Nightwing’s eyes widened, hands up in offense. “That’s not--!”

“I’m a kwami! Kwa-mi!” Tikki sighed, small arms hanging limply by her sides before she set them at her… hips? Did Tikki have hips? “We kwamis have always been a force for good in this world, and Nooroo has simply fallen into malicious hands! Whatever book you read about us from will tell you that.”

“Be that as it may,” Batman stood, cape bunching up in the air before it fell over him, and she thought for a brief unflattering moment that he looked like a kid in their favorite blanket, nothing at all like the threatening aura of a man that had shrouded her earlier. “Marinette is a child, as is Ad--” He caught himself, turned his head as his lips thinned. “Chat Noir.” He looked at her, rather than Tikki, at least it felt like it. “She’s untrained. Sloppy. She’s going to get herself hurt.”

“Then let’s train her.” Nightwing strutted forward, standing between with herself and Tikki on one side and Batman’s hulking figure on the other. “You said it yourself, Bats, she shows potential. If you think she’s not ready, why don’t you make her ready?”

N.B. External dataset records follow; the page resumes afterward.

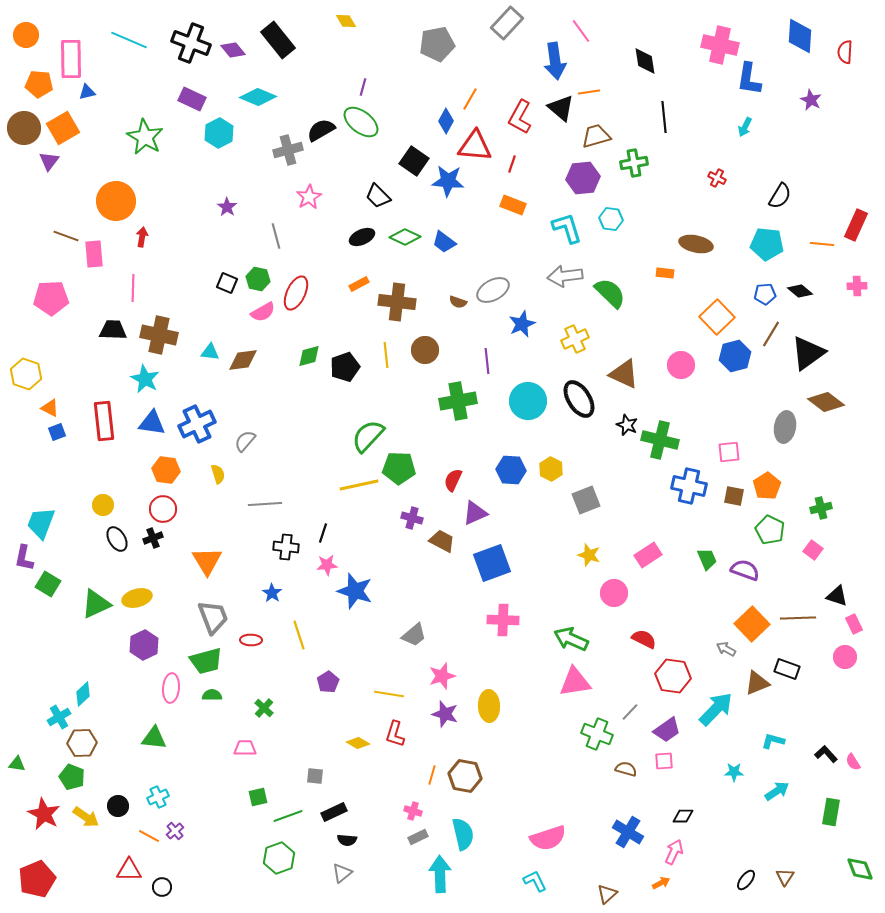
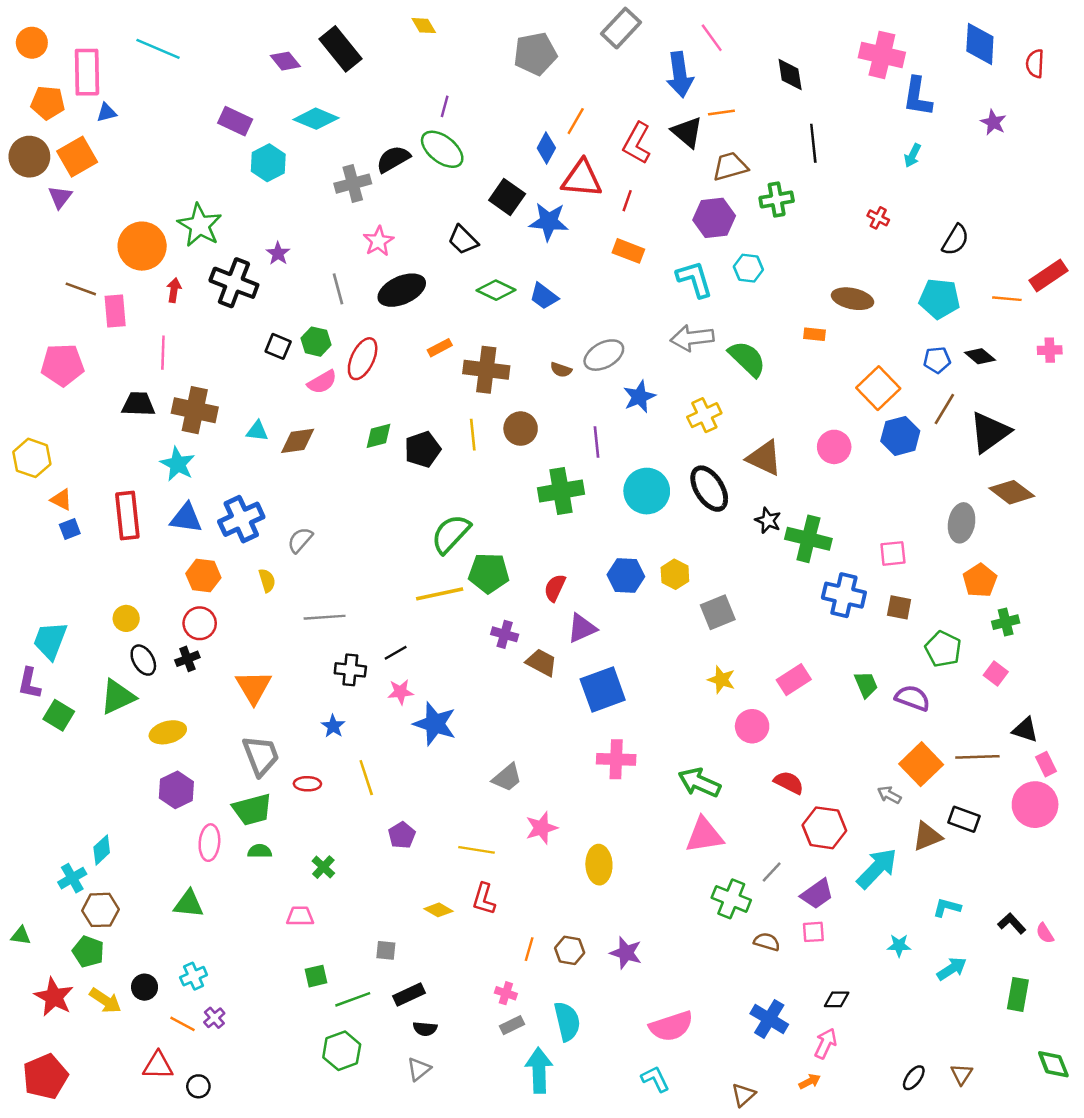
black cross: (191, 43) -> (234, 283), moved
green star: (145, 137) -> (200, 225), moved
red rectangle: (856, 225) -> (1048, 275), turned 32
black ellipse: (362, 237) -> (402, 290), moved, size x1.5
orange pentagon: (767, 486) -> (980, 580), moved
black line: (323, 533) -> (396, 653), turned 42
green triangle: (96, 604) -> (118, 697), moved
pink circle: (845, 657) -> (1035, 805), size x1.6
purple star: (445, 714) -> (626, 953), moved
brown hexagon: (465, 776) -> (570, 950), size x0.7

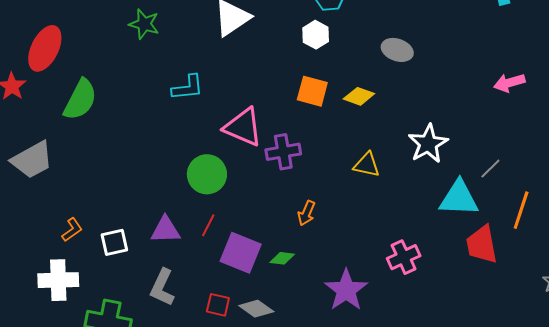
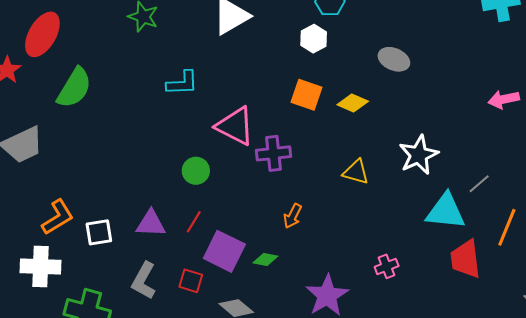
green circle: (207, 174) -> (196, 171), size x0.7
orange L-shape: (72, 230) -> (58, 217), size x1.5
pink cross: (404, 257) -> (387, 266), size x0.7
red square: (218, 305) -> (191, 281), moved

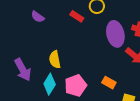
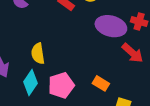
purple ellipse: (115, 34) -> (111, 26), turned -65

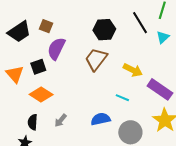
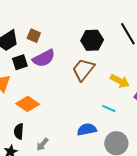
purple semicircle: (56, 49) -> (44, 58), turned -145
black square: (38, 67) -> (20, 62), moved
gray arrow: (61, 120) -> (42, 144), moved

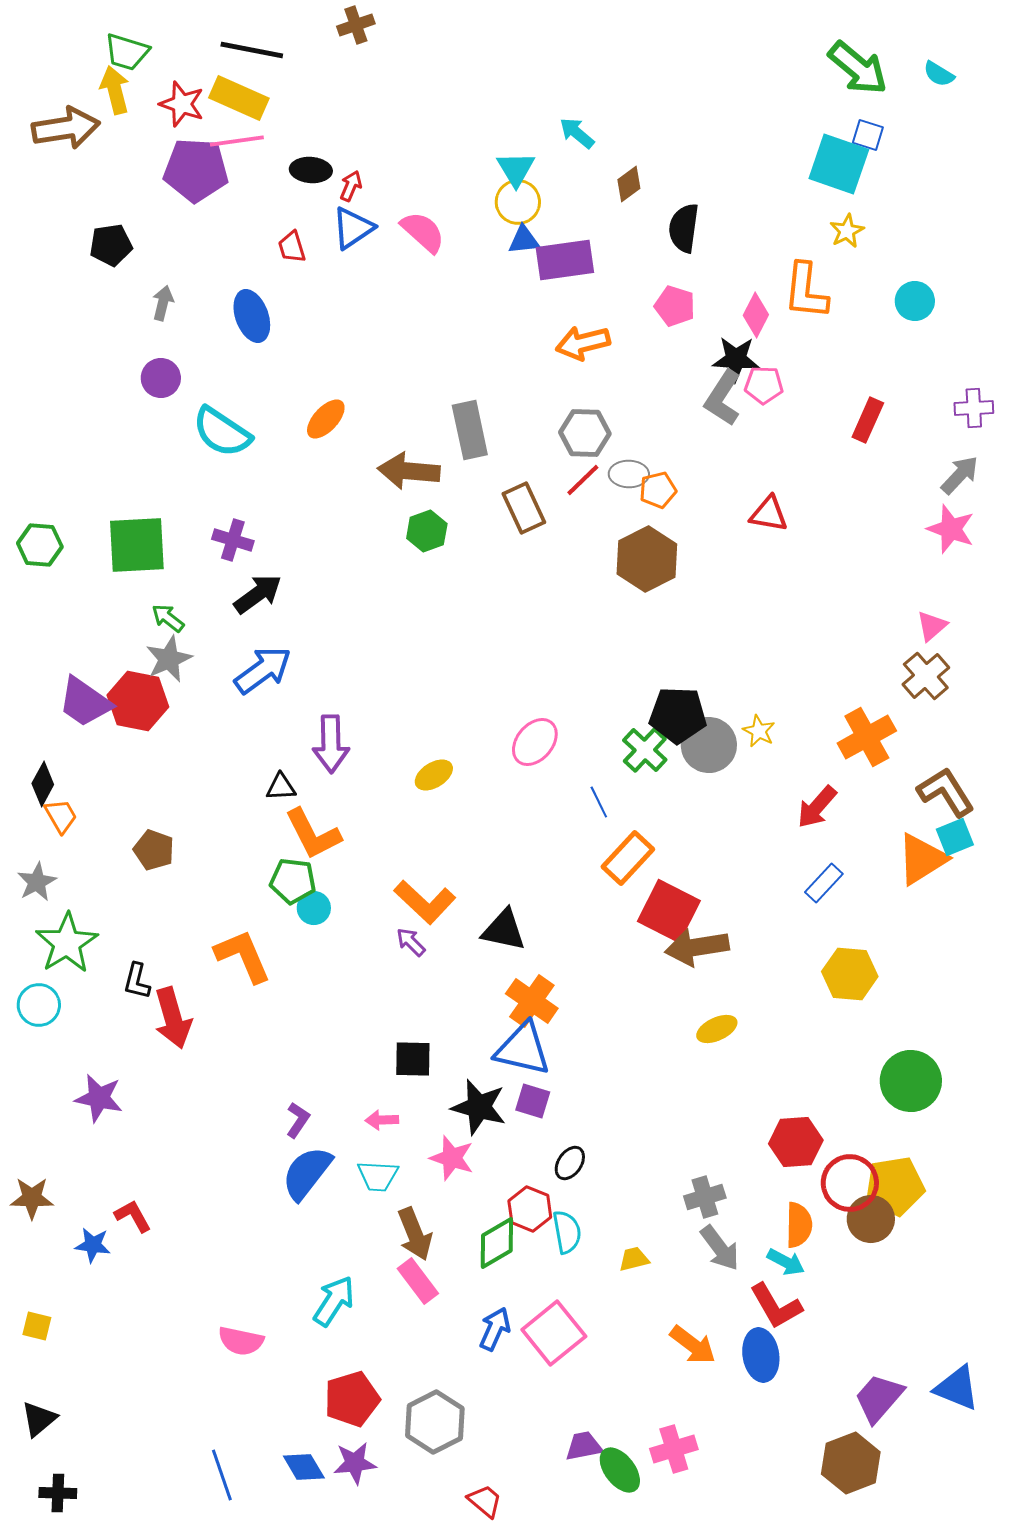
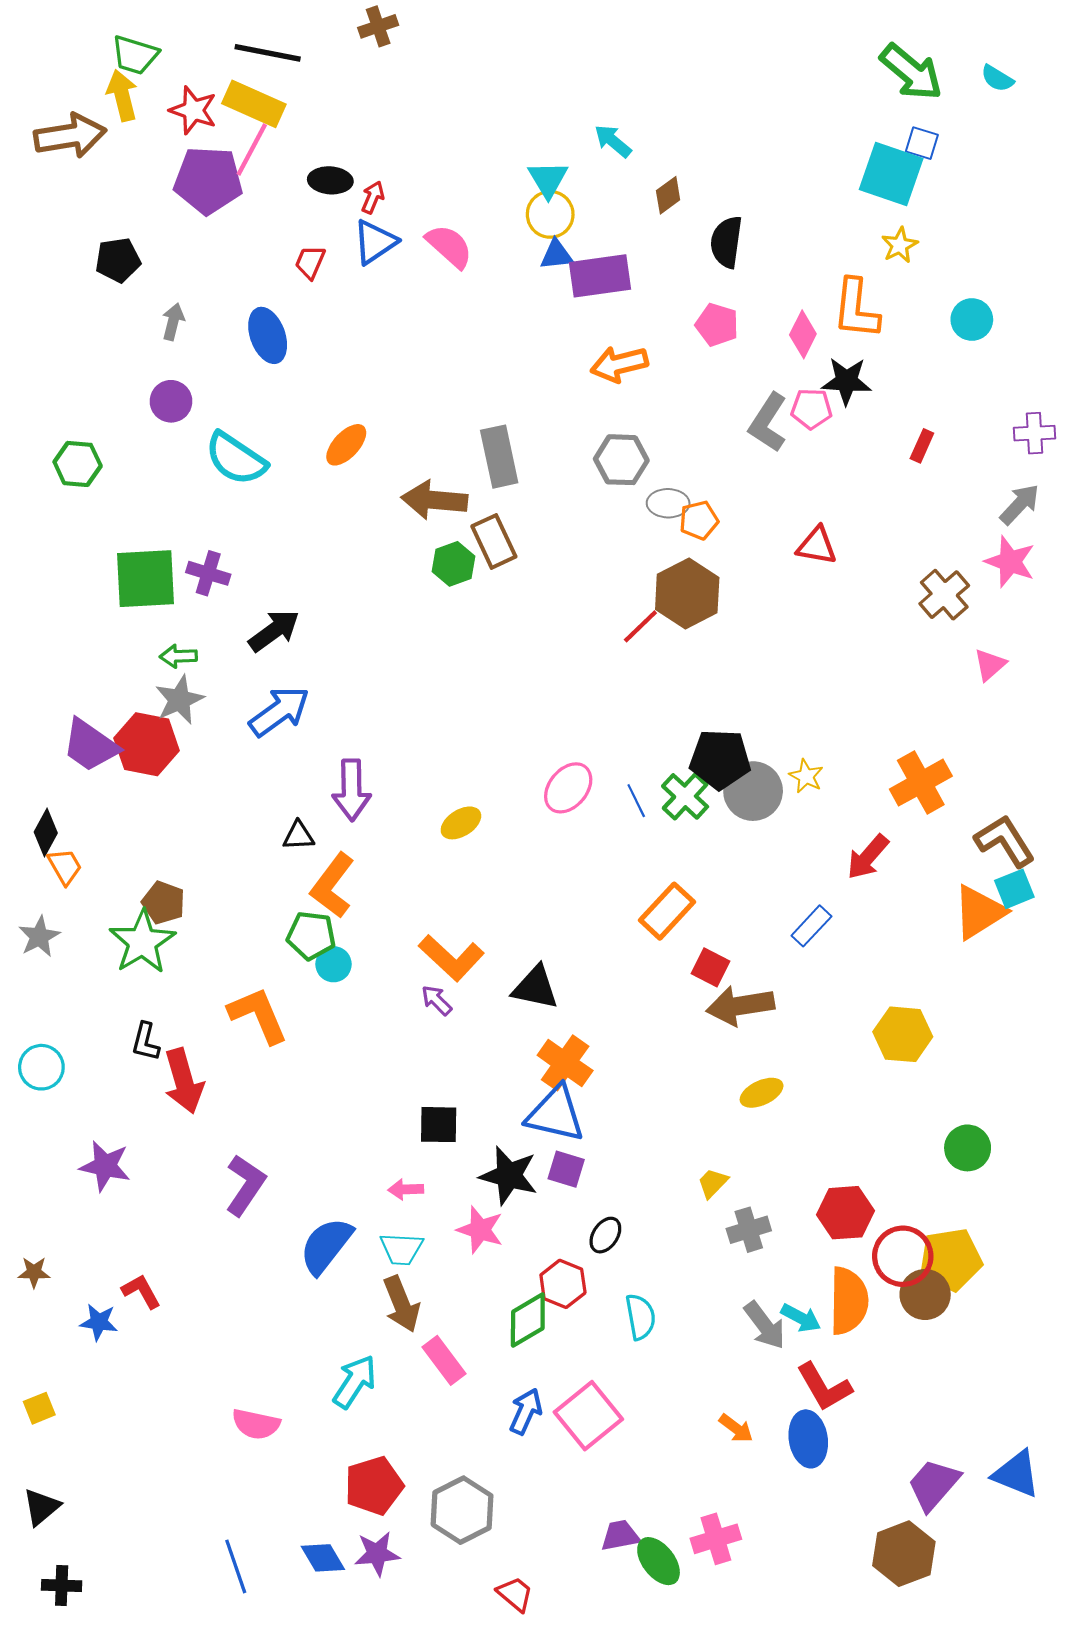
pink line: (237, 141) -> (252, 150), turned -54
red trapezoid: (292, 247) -> (310, 262), turned 40
black star: (736, 359) -> (846, 381), moved
red rectangle: (868, 420) -> (922, 446), size x0.7
red line: (583, 480) -> (640, 626), moved
brown rectangle: (524, 508) -> (494, 541), moved
purple cross: (233, 540) -> (208, 573), moved
green hexagon: (40, 545) -> (78, 464), moved
green arrow: (168, 618) -> (178, 656), turned -40
brown cross: (926, 676) -> (944, 595), moved
blue line: (599, 802) -> (636, 801), moved
orange L-shape: (313, 834) -> (332, 886), turned 64
blue rectangle: (824, 883) -> (811, 926), moved
red square: (669, 911) -> (711, 967), size x0.6
green star: (67, 943) -> (142, 942), moved
green circle: (911, 1081) -> (968, 1148), size x0.7
purple L-shape: (298, 1120) -> (245, 1185), moved, size x1.6
gray cross: (705, 1197) -> (749, 1230), moved
brown star: (32, 1198) -> (34, 1272), size x0.7
orange semicircle: (799, 1225) -> (849, 1301), size x1.4
cyan semicircle: (567, 1232) -> (640, 1317), moved
brown arrow: (415, 1234) -> (401, 1304), moved
yellow trapezoid: (634, 1259) -> (713, 1183), moved, turned -32
cyan arrow: (786, 1262) -> (801, 1318), moved
yellow square: (37, 1326) -> (39, 1408), turned -36
orange arrow: (693, 1345) -> (736, 1428), size x0.7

“You said I show potential?”

He glowered. Later, Red Robin would tell her, that was how they all-- the batkids-- knew Nightwing had won.

“I won’t have the time--”

“Then I’ll train her!” Nightwing smiled, cocky, the second time one of these supermen had reminded her of Chat. It made her feel safe, despite the circumstances. “Hell, Hood and I could take turns.”

“Hell no.”

“Robin?”

“--Tt.”

“I’ll take that as a yes!”

Robin groaned and Red Robin snickered. Batman’s lips seemed to somehow grow thinner, as did the slits of his narrowed eyes. He turned around with an abrupt twist that made his cape lift dramatically. “Fine. Nightwing, take her home.” She squeaked and took a step back as he turned suddenly and approached her, hand outstretched with what was clearly a batarang. It blinked wildly up at her, red and small, but blinding. She winced. “Miss Dupain-Cheng, we’ll be in touch.” Despite every bit of her pride telling her not to, she took it.

“Hey, can somebody just blindfold me this time? If an akuma hits, I won’t be of much use concussed.”